UPDATE: Corrects Penn & Teller figures below.
The tall talky one and the short silent one headed back to Vegas after a well-received run at the Nederlanders’ Marquis Theatre, with Penn & Teller jumping $133.6K to a $1.5 million gate and wowza average ticket price of $165.52. As expected, Hamilton soared too; now that most of the opening-week freebies have gone, Lin-Manuel Miranda’s Revolutionary rap biotuner rang up $1.46 million at the Nederlanders’ Richard Rodgers, a $204K bounce from the previous week and an impressive 109% of gross potential. Tickets for the sold-out show averaged $136.31 — and that includes the “Ham4Ham” lottery in which a couple of dozen ducats go for 10 bucks at every performance.
With the dog days upon us, the Broadway box office was quiet. Both The New York Times and the Daily News seemed preoccupied with the influx of naked painted women roaming the Theatre District along with the marauding Elmos and Cookie Monsters (the News was con on the subject; the Times, sociologically neutralish). Finding Neverland dipped below the Magic Million Dollar mark, down $70K to $988K at the Nederlanders’ Lunt-Fontanne. But it has nothing to worry about at the moment; the trend ran pretty the same much around the Street: Matilda was off $107K at the Shubert; An American In Paris was off $69.8K at the Nederlanders’ Palace; Kinky Boots was down $23.5K at Jujamcyn’s Al Hirschfeld; and The King And I was down $47.5K at Lincoln Center Theater’s Beaumont, according to figures released by the trade group Broadway League.
The Book Of Mormon returned to first place in average price paid per ticket ($166.70), edging out both Penn & Teller and The Lion King‘s $164.92. It’s worth noting that, for the moment, there are exactly two nonmusicals running on Broadway: Frisky Hand To God and ingenious The Curious Incident Of The Dog In The Night-Time.

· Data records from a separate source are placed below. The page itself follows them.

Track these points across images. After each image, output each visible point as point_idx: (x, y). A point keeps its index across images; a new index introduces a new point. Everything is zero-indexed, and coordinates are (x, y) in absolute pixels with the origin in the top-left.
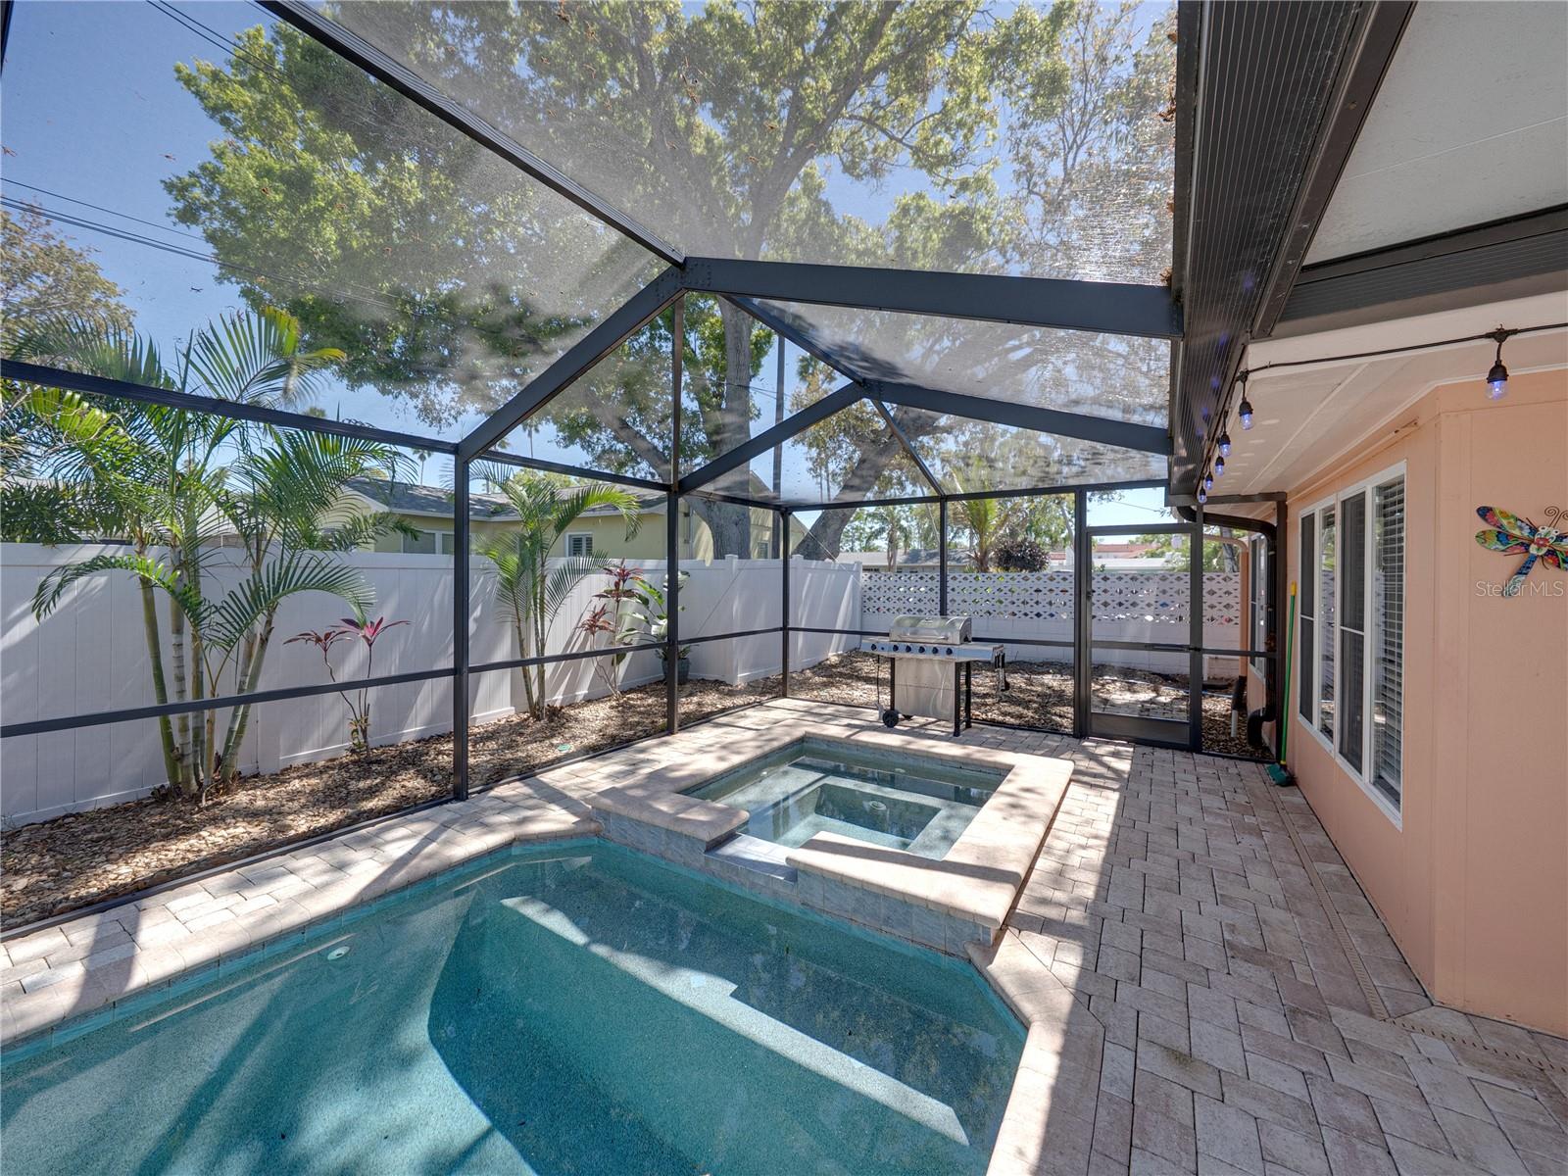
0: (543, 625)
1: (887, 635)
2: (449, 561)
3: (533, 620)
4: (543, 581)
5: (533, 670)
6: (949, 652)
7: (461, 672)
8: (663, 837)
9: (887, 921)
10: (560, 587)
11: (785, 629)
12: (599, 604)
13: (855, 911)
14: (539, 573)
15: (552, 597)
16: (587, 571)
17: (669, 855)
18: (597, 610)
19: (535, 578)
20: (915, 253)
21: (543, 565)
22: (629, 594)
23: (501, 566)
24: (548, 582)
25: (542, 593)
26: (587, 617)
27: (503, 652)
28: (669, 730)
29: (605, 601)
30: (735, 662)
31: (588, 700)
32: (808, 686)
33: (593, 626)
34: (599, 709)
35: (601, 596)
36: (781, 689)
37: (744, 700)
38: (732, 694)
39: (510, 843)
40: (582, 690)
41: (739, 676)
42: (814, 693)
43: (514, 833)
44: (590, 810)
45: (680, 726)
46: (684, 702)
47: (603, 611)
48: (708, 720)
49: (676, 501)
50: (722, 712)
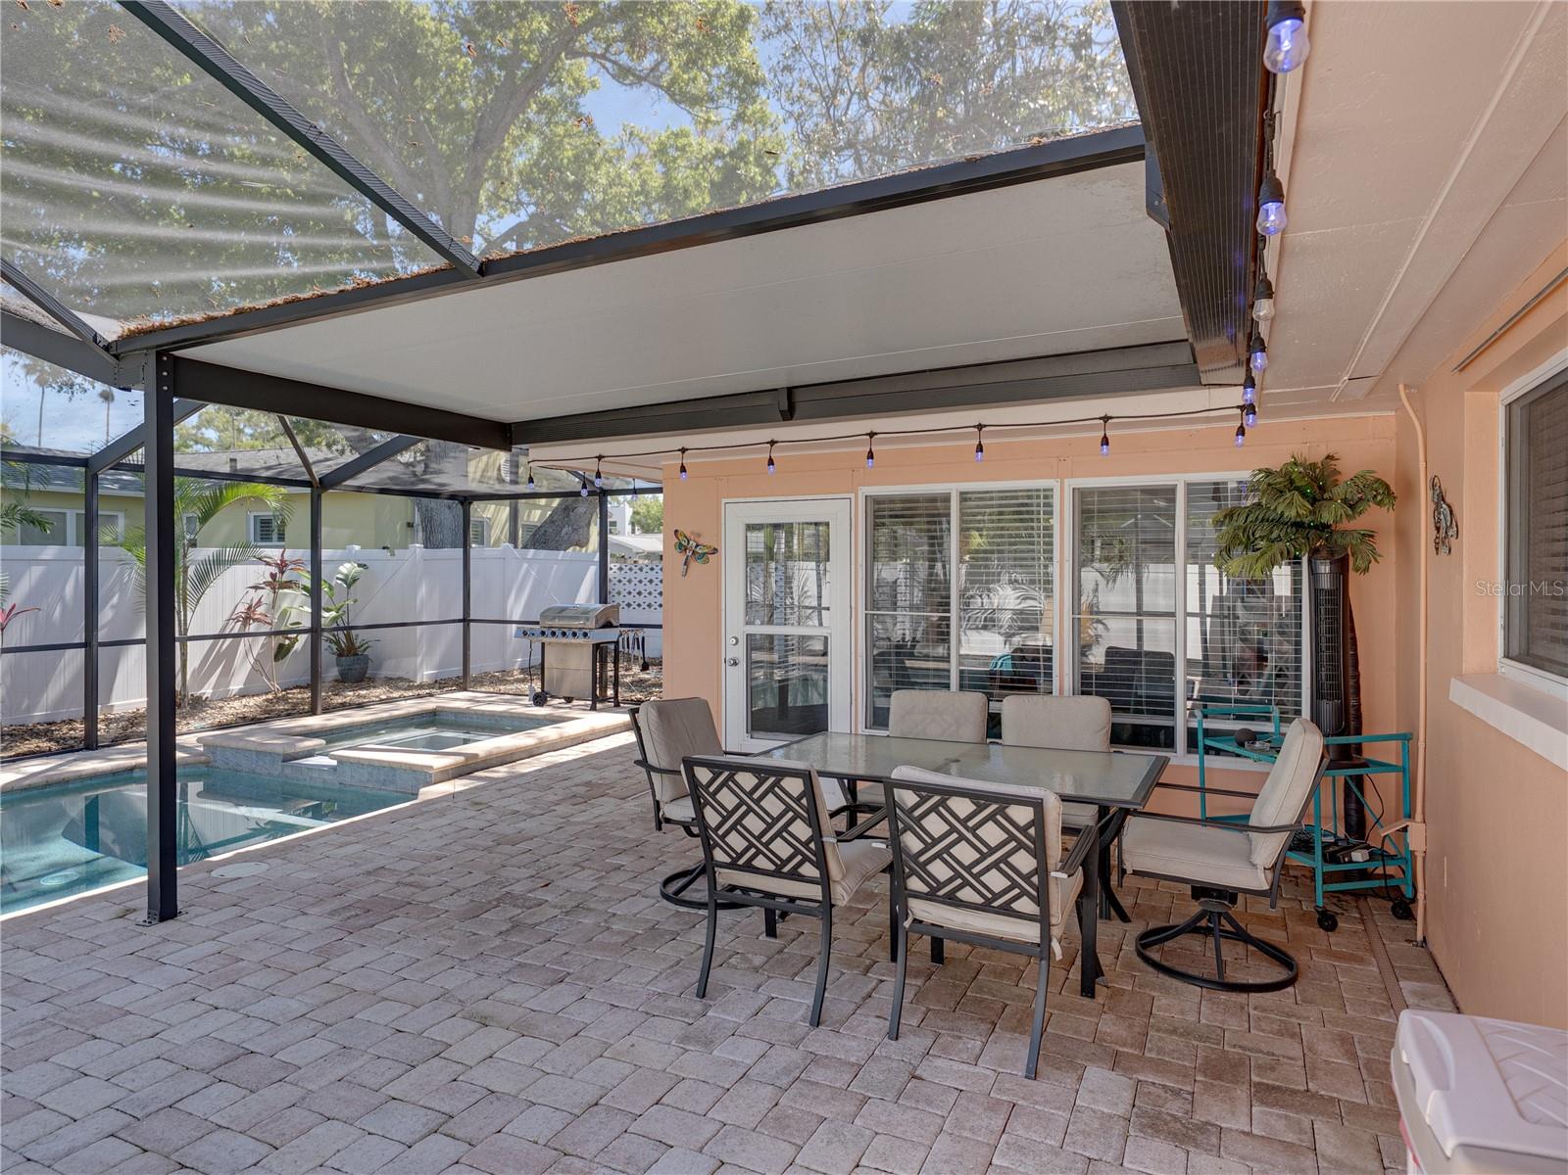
0: (185, 615)
1: (537, 623)
2: (80, 553)
4: (185, 573)
6: (585, 635)
7: (91, 645)
8: (254, 757)
10: (204, 576)
11: (466, 621)
12: (255, 595)
14: (180, 564)
15: (195, 587)
16: (233, 562)
17: (258, 770)
18: (253, 602)
19: (176, 568)
20: (686, 192)
21: (185, 556)
22: (288, 585)
24: (191, 571)
25: (184, 583)
26: (242, 608)
28: (313, 712)
29: (260, 592)
30: (419, 659)
31: (242, 695)
32: (502, 681)
33: (247, 618)
34: (252, 702)
35: (256, 588)
36: (462, 683)
37: (416, 692)
38: (410, 688)
39: (131, 769)
40: (236, 686)
41: (425, 674)
42: (502, 687)
43: (133, 762)
44: (202, 749)
45: (327, 710)
46: (350, 696)
47: (259, 603)
48: (360, 706)
49: (319, 496)
50: (382, 701)
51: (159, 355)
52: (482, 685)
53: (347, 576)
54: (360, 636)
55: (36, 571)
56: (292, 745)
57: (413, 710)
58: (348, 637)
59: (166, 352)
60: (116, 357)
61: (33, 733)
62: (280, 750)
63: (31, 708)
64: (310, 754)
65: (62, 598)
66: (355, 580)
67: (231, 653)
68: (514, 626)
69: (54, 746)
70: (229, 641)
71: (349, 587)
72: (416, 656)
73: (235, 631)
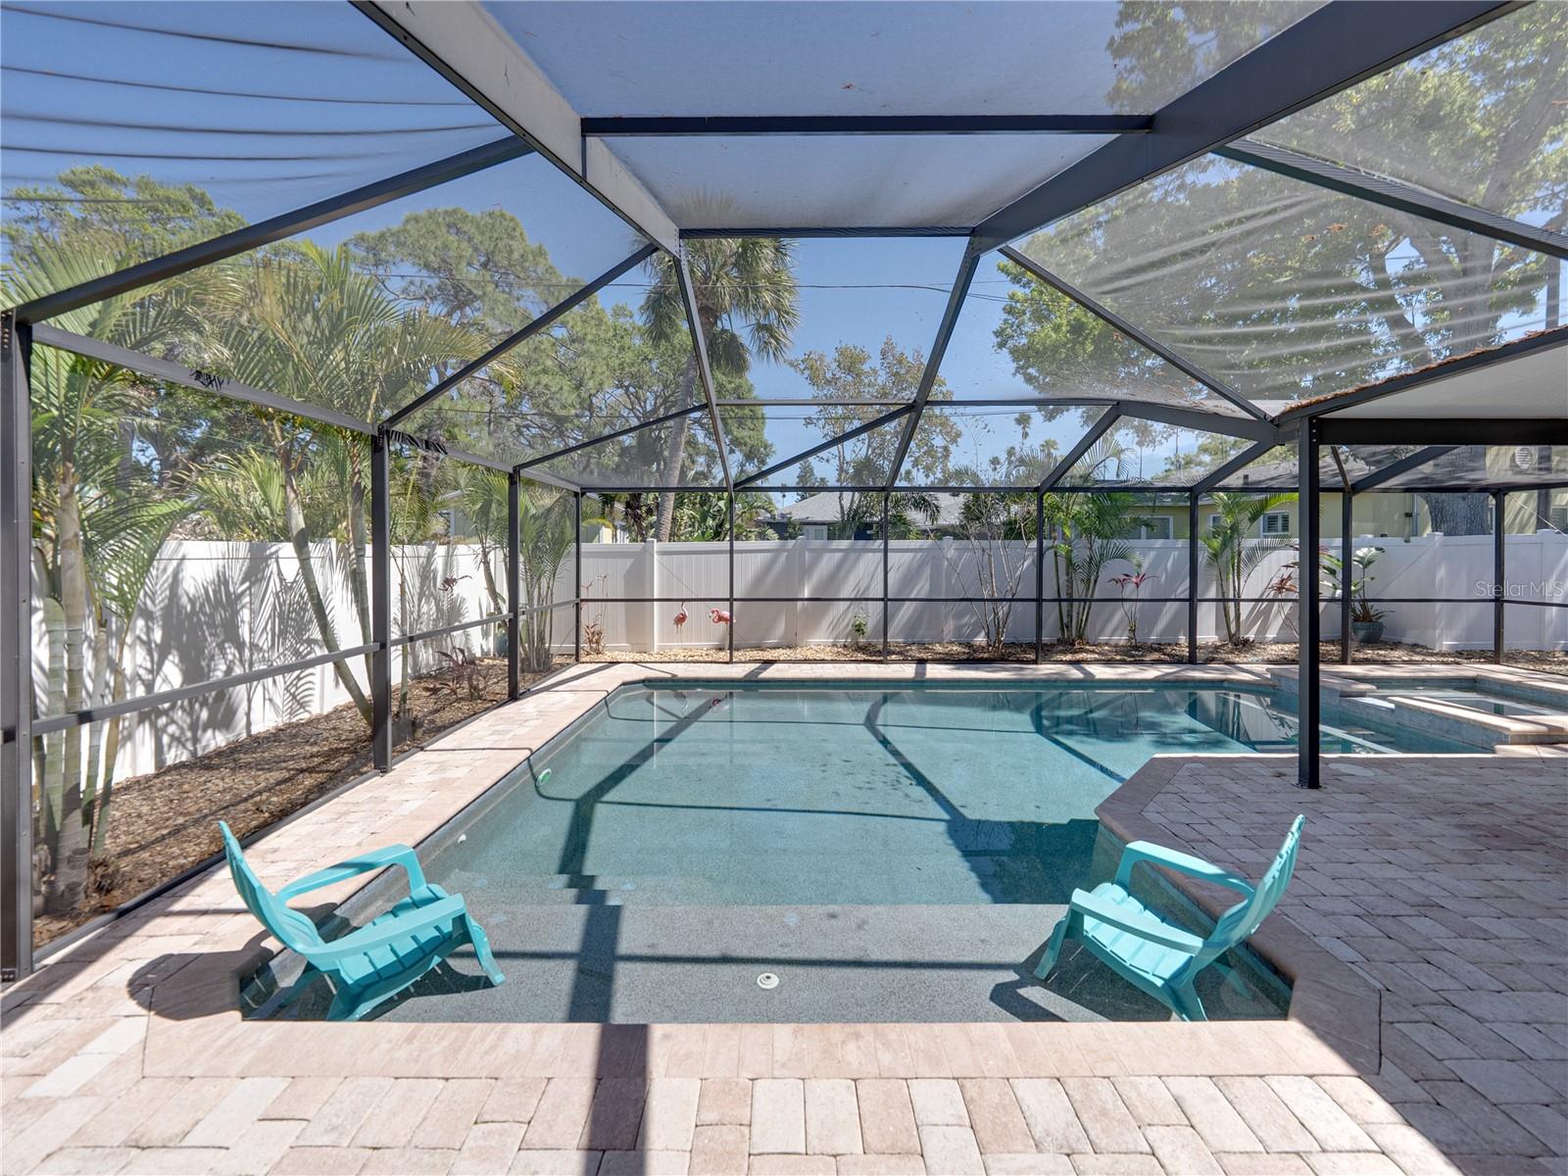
0: (1239, 581)
2: (1187, 544)
3: (1231, 581)
4: (1239, 555)
5: (1231, 605)
7: (1192, 601)
9: (1447, 731)
10: (1252, 558)
11: (1499, 601)
12: (1286, 573)
13: (1428, 727)
14: (1236, 549)
15: (1247, 565)
16: (1274, 549)
18: (1285, 577)
19: (1233, 553)
21: (1240, 545)
23: (1209, 546)
24: (1244, 555)
25: (1239, 562)
26: (1276, 581)
27: (1212, 593)
28: (1343, 661)
29: (1290, 570)
30: (1438, 632)
31: (1276, 642)
32: (1543, 661)
33: (1280, 588)
34: (1287, 647)
35: (1287, 566)
36: (1496, 656)
37: (1441, 659)
38: (1432, 655)
39: (1222, 681)
40: (1271, 635)
41: (1446, 644)
42: (1547, 667)
43: (1223, 677)
44: (1269, 676)
45: (1355, 662)
46: (1369, 653)
47: (1289, 578)
48: (1385, 663)
49: (1350, 499)
50: (1405, 662)
51: (1311, 419)
52: (1517, 662)
53: (1362, 558)
54: (1375, 608)
55: (1152, 554)
56: (1349, 685)
57: (1451, 674)
58: (1364, 607)
59: (1315, 417)
60: (1277, 426)
61: (1152, 649)
62: (1338, 688)
63: (1150, 633)
64: (1362, 694)
65: (1166, 569)
66: (1370, 562)
67: (1267, 613)
68: (1554, 608)
69: (1167, 658)
70: (1265, 604)
71: (1365, 567)
72: (1435, 628)
73: (1270, 597)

Overall box office for Week 12 of the 2015-16 season was down 7% for 25 shows, to $24.6 million. Attendance for the season-to-date is down 1.5% over last year. But the fall promises a higher-than-usual crunch of openings and lots of stars (among them Bruce Willis, Keira Knightley, Clive Owen, James Earl Jones & Cicely Tyson) to plump the numbers.